:: RECORDS FOR THE TASK ::

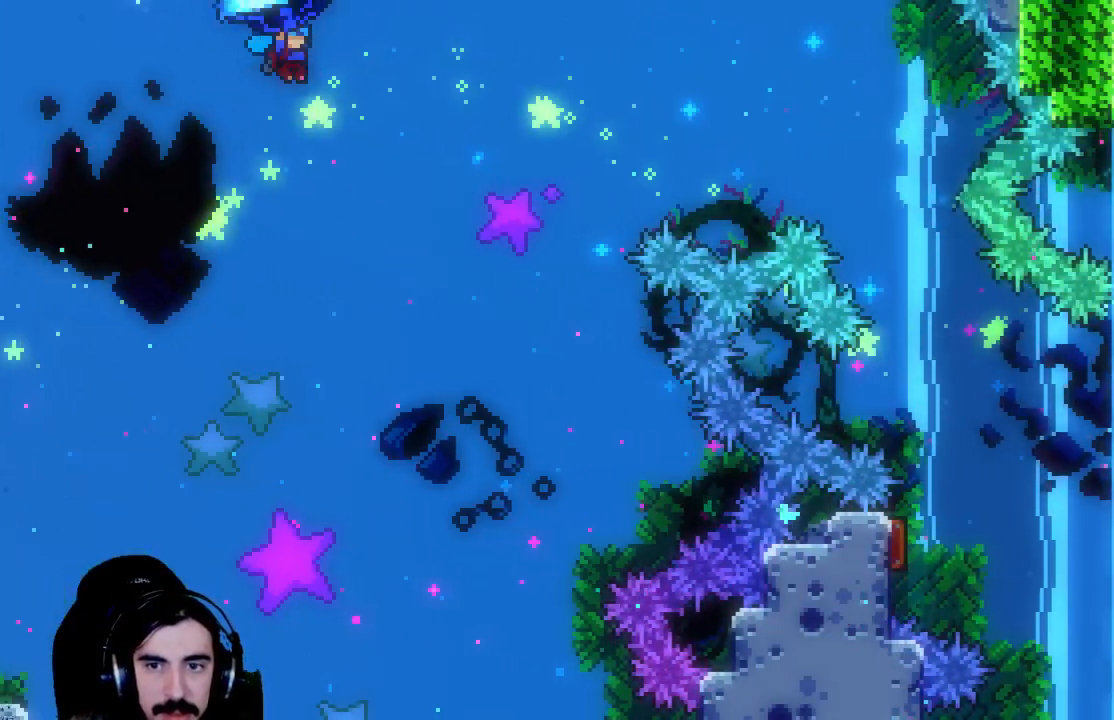
{"buttons": ["R2", "DPAD_UP", "DPAD_RIGHT"], "left_stick": "center", "events": []}
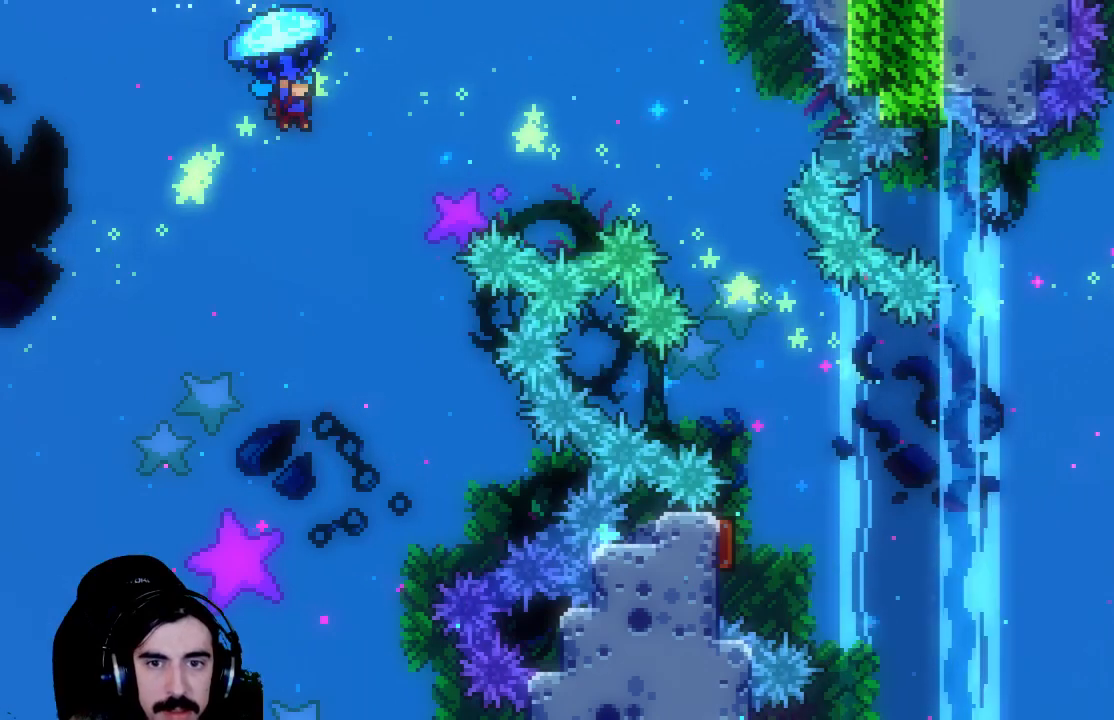
{"buttons": ["R2", "DPAD_UP", "DPAD_RIGHT"], "left_stick": "center", "events": []}
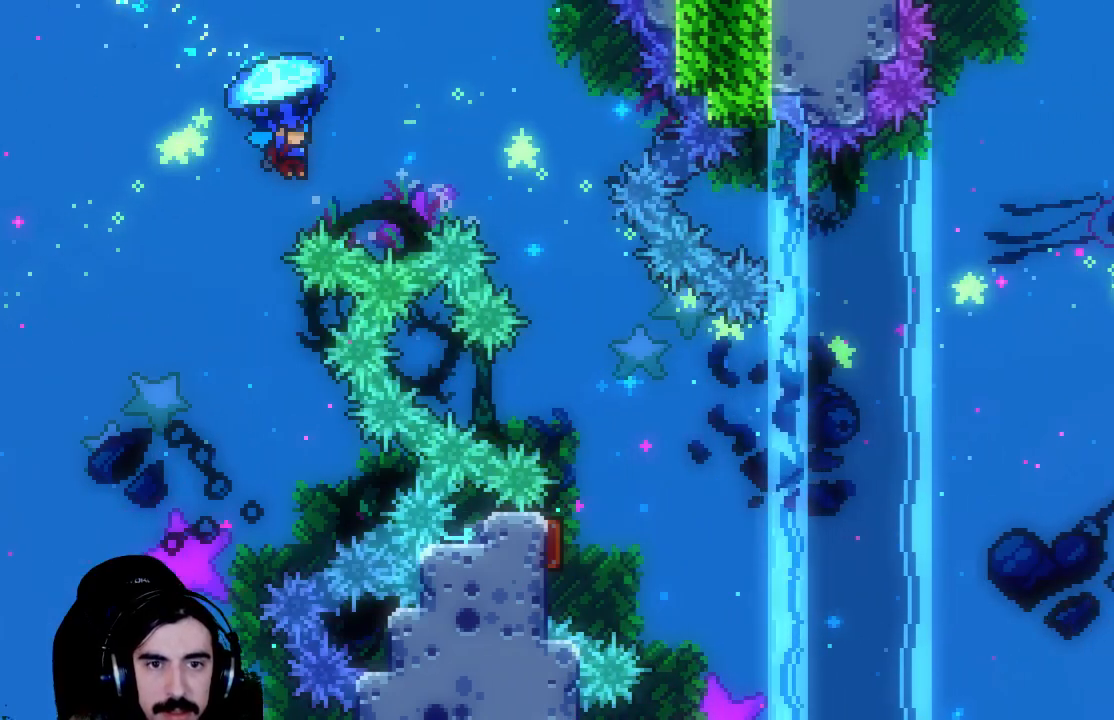
{"buttons": ["R2", "DPAD_UP", "DPAD_RIGHT"], "left_stick": "center", "events": []}
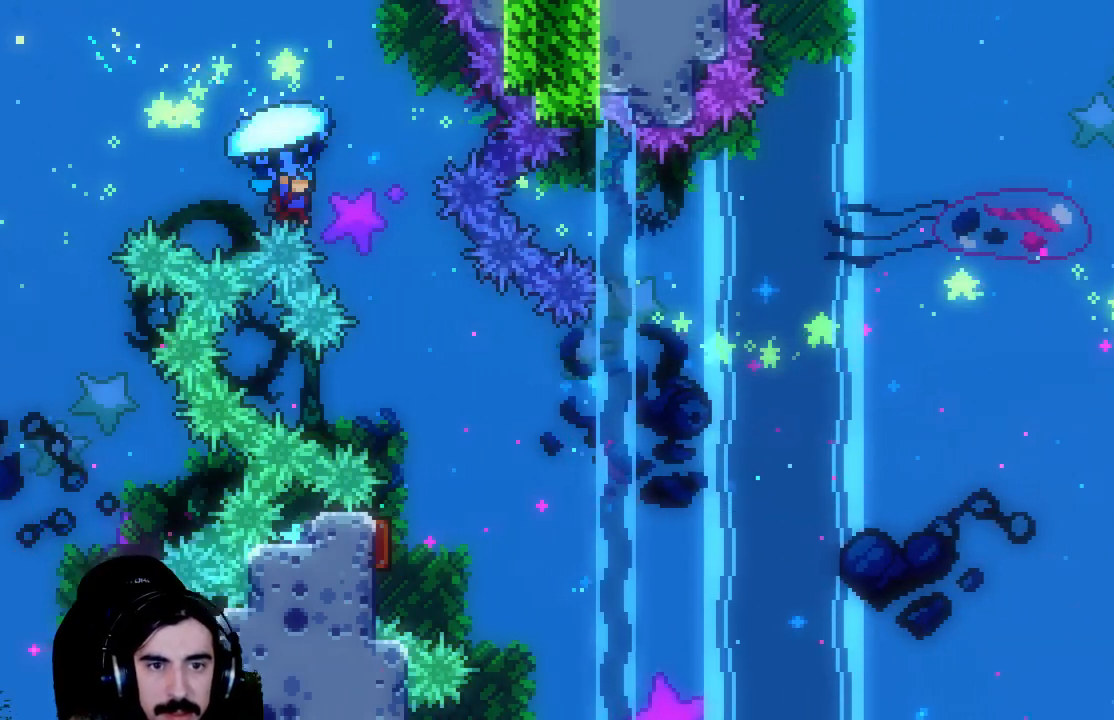
{"buttons": ["R2", "DPAD_RIGHT"], "left_stick": "center", "events": [[33, "DPAD_UP", "up"], [67, "DPAD_RIGHT", "up"], [483, "DPAD_RIGHT", "down"]]}
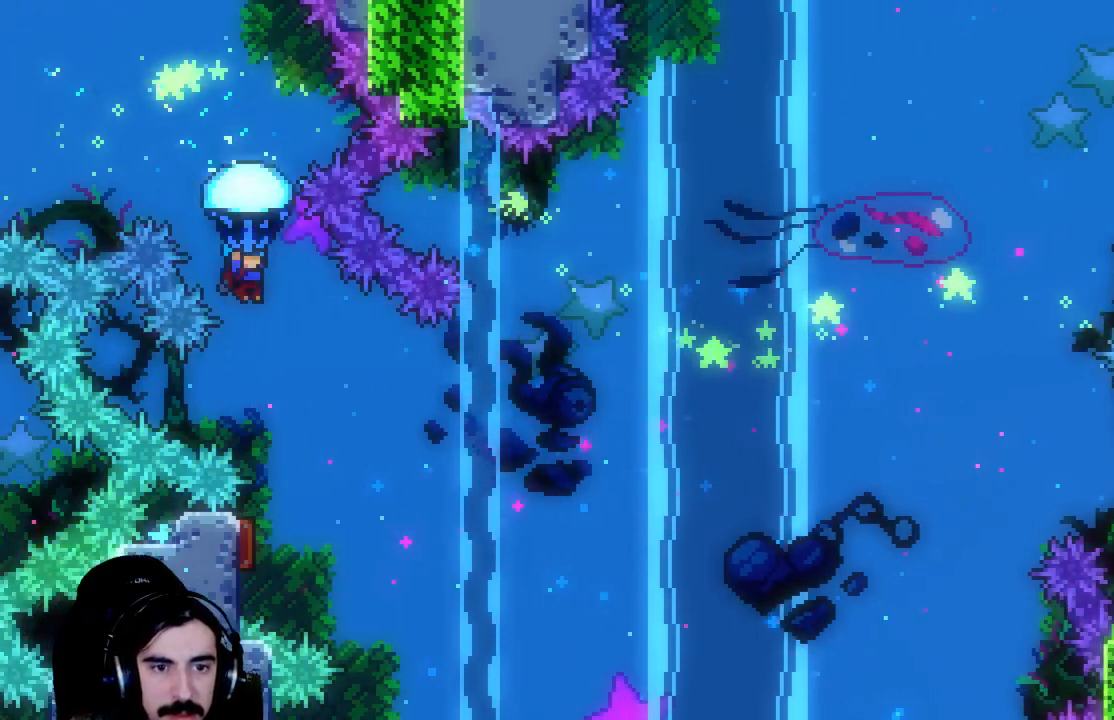
{"buttons": ["R2"], "left_stick": "center", "events": [[83, "DPAD_RIGHT", "up"]]}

:: REQUIREMENT ::
Copy out each record word for word and omit any pictures.

:: EXERCISE OUTPUT ::
{"buttons": ["R2", "DPAD_UP", "DPAD_RIGHT"], "left_stick": "center", "events": []}
{"buttons": ["R2", "DPAD_UP", "DPAD_RIGHT"], "left_stick": "center", "events": []}
{"buttons": ["R2", "DPAD_UP", "DPAD_RIGHT"], "left_stick": "center", "events": []}
{"buttons": ["R2", "DPAD_RIGHT"], "left_stick": "center", "events": [[33, "DPAD_UP", "up"], [67, "DPAD_RIGHT", "up"], [483, "DPAD_RIGHT", "down"]]}
{"buttons": ["R2"], "left_stick": "center", "events": [[83, "DPAD_RIGHT", "up"]]}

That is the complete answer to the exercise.